_What you are asked to do_. Each line of the data holding "none" should be found and copied.

=== Listed entries ===

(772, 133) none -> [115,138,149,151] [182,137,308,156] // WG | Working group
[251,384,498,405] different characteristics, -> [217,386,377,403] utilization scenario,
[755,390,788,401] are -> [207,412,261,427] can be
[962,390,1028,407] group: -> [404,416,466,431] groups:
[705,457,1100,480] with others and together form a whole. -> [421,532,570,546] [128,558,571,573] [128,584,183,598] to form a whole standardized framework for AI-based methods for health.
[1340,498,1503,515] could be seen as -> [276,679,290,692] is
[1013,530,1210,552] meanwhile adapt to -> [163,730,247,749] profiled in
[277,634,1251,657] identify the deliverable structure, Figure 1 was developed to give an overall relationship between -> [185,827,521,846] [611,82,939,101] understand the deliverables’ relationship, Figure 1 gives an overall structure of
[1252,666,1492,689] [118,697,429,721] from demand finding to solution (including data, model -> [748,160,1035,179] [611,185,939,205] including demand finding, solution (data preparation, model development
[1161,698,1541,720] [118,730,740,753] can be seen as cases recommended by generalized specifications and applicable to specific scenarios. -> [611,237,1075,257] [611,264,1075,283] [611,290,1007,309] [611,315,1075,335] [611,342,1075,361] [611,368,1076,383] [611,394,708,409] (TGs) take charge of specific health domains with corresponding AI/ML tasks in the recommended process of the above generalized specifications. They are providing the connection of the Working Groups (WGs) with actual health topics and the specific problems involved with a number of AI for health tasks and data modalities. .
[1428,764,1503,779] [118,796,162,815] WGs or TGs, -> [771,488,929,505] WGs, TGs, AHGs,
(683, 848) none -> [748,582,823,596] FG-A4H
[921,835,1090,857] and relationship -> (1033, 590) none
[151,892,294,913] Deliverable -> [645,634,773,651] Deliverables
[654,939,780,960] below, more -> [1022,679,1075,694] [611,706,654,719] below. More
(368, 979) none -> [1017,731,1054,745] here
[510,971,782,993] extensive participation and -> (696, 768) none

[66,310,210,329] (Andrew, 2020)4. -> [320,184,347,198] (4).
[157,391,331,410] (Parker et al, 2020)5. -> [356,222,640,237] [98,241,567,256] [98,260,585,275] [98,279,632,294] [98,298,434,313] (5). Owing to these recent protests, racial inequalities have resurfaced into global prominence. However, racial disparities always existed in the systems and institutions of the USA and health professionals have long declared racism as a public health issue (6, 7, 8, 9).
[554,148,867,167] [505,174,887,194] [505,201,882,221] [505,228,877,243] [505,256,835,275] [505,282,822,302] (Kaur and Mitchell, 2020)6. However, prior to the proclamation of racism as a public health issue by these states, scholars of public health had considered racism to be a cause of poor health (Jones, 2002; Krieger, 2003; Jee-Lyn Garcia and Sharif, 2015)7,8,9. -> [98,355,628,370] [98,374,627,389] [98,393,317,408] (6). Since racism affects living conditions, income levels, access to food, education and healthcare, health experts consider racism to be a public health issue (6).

===

_Exercise response_.
(772, 133) none -> [115,138,149,151] [182,137,308,156] // WG | Working group
(683, 848) none -> [748,582,823,596] FG-A4H
[921,835,1090,857] and relationship -> (1033, 590) none
(368, 979) none -> [1017,731,1054,745] here
[510,971,782,993] extensive participation and -> (696, 768) none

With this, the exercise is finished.